[Extracted data entries]
===

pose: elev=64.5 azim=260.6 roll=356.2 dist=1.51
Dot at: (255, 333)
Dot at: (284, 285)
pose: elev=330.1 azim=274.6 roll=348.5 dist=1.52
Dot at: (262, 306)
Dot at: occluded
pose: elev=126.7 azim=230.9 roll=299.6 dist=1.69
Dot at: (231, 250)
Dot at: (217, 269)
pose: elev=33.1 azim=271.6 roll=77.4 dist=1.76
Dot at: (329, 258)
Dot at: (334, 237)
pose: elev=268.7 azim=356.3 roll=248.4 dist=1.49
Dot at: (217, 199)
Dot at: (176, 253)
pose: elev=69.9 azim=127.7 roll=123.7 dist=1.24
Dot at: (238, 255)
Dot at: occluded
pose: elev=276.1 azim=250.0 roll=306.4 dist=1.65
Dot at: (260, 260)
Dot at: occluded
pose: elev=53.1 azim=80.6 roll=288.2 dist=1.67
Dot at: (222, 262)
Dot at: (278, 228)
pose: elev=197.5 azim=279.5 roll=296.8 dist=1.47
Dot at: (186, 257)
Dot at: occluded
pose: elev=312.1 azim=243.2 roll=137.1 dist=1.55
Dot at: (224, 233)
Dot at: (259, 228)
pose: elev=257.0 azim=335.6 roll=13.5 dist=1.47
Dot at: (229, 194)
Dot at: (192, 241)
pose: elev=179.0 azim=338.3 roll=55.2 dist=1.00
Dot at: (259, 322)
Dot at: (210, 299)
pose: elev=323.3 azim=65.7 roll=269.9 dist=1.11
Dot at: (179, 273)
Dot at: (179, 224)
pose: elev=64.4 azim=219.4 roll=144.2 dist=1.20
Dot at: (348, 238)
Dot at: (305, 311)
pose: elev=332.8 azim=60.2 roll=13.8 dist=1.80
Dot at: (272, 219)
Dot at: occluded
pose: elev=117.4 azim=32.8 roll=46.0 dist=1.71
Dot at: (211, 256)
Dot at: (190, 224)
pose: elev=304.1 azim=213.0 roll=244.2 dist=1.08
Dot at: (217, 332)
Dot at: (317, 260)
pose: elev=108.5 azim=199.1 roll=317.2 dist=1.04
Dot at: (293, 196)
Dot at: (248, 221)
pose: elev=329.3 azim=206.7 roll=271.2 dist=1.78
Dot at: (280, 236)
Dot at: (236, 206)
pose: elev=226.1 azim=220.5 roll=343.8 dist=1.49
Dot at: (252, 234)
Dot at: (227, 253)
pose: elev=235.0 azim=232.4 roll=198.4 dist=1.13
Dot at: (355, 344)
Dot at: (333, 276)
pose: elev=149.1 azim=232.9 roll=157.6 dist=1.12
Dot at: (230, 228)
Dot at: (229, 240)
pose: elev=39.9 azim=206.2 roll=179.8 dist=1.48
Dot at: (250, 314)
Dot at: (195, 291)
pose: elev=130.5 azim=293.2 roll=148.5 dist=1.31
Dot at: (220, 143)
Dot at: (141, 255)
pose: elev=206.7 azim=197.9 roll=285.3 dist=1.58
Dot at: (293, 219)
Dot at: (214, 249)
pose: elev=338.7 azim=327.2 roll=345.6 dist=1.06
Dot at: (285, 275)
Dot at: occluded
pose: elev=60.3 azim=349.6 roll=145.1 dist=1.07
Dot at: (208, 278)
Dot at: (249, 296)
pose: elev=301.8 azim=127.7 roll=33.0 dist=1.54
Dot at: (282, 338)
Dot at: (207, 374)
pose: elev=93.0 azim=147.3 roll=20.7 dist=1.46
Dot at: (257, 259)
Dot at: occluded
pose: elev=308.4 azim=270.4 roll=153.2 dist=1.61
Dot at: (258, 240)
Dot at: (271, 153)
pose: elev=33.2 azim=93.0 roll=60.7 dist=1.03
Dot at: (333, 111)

===

• _Task details_: Print every line of the records above verbatim, from the first line through the last.

• _Answer in full_:
pose: elev=64.5 azim=260.6 roll=356.2 dist=1.51
Dot at: (255, 333)
Dot at: (284, 285)
pose: elev=330.1 azim=274.6 roll=348.5 dist=1.52
Dot at: (262, 306)
Dot at: occluded
pose: elev=126.7 azim=230.9 roll=299.6 dist=1.69
Dot at: (231, 250)
Dot at: (217, 269)
pose: elev=33.1 azim=271.6 roll=77.4 dist=1.76
Dot at: (329, 258)
Dot at: (334, 237)
pose: elev=268.7 azim=356.3 roll=248.4 dist=1.49
Dot at: (217, 199)
Dot at: (176, 253)
pose: elev=69.9 azim=127.7 roll=123.7 dist=1.24
Dot at: (238, 255)
Dot at: occluded
pose: elev=276.1 azim=250.0 roll=306.4 dist=1.65
Dot at: (260, 260)
Dot at: occluded
pose: elev=53.1 azim=80.6 roll=288.2 dist=1.67
Dot at: (222, 262)
Dot at: (278, 228)
pose: elev=197.5 azim=279.5 roll=296.8 dist=1.47
Dot at: (186, 257)
Dot at: occluded
pose: elev=312.1 azim=243.2 roll=137.1 dist=1.55
Dot at: (224, 233)
Dot at: (259, 228)
pose: elev=257.0 azim=335.6 roll=13.5 dist=1.47
Dot at: (229, 194)
Dot at: (192, 241)
pose: elev=179.0 azim=338.3 roll=55.2 dist=1.00
Dot at: (259, 322)
Dot at: (210, 299)
pose: elev=323.3 azim=65.7 roll=269.9 dist=1.11
Dot at: (179, 273)
Dot at: (179, 224)
pose: elev=64.4 azim=219.4 roll=144.2 dist=1.20
Dot at: (348, 238)
Dot at: (305, 311)
pose: elev=332.8 azim=60.2 roll=13.8 dist=1.80
Dot at: (272, 219)
Dot at: occluded
pose: elev=117.4 azim=32.8 roll=46.0 dist=1.71
Dot at: (211, 256)
Dot at: (190, 224)
pose: elev=304.1 azim=213.0 roll=244.2 dist=1.08
Dot at: (217, 332)
Dot at: (317, 260)
pose: elev=108.5 azim=199.1 roll=317.2 dist=1.04
Dot at: (293, 196)
Dot at: (248, 221)
pose: elev=329.3 azim=206.7 roll=271.2 dist=1.78
Dot at: (280, 236)
Dot at: (236, 206)
pose: elev=226.1 azim=220.5 roll=343.8 dist=1.49
Dot at: (252, 234)
Dot at: (227, 253)
pose: elev=235.0 azim=232.4 roll=198.4 dist=1.13
Dot at: (355, 344)
Dot at: (333, 276)
pose: elev=149.1 azim=232.9 roll=157.6 dist=1.12
Dot at: (230, 228)
Dot at: (229, 240)
pose: elev=39.9 azim=206.2 roll=179.8 dist=1.48
Dot at: (250, 314)
Dot at: (195, 291)
pose: elev=130.5 azim=293.2 roll=148.5 dist=1.31
Dot at: (220, 143)
Dot at: (141, 255)
pose: elev=206.7 azim=197.9 roll=285.3 dist=1.58
Dot at: (293, 219)
Dot at: (214, 249)
pose: elev=338.7 azim=327.2 roll=345.6 dist=1.06
Dot at: (285, 275)
Dot at: occluded
pose: elev=60.3 azim=349.6 roll=145.1 dist=1.07
Dot at: (208, 278)
Dot at: (249, 296)
pose: elev=301.8 azim=127.7 roll=33.0 dist=1.54
Dot at: (282, 338)
Dot at: (207, 374)
pose: elev=93.0 azim=147.3 roll=20.7 dist=1.46
Dot at: (257, 259)
Dot at: occluded
pose: elev=308.4 azim=270.4 roll=153.2 dist=1.61
Dot at: (258, 240)
Dot at: (271, 153)
pose: elev=33.2 azim=93.0 roll=60.7 dist=1.03
Dot at: (333, 111)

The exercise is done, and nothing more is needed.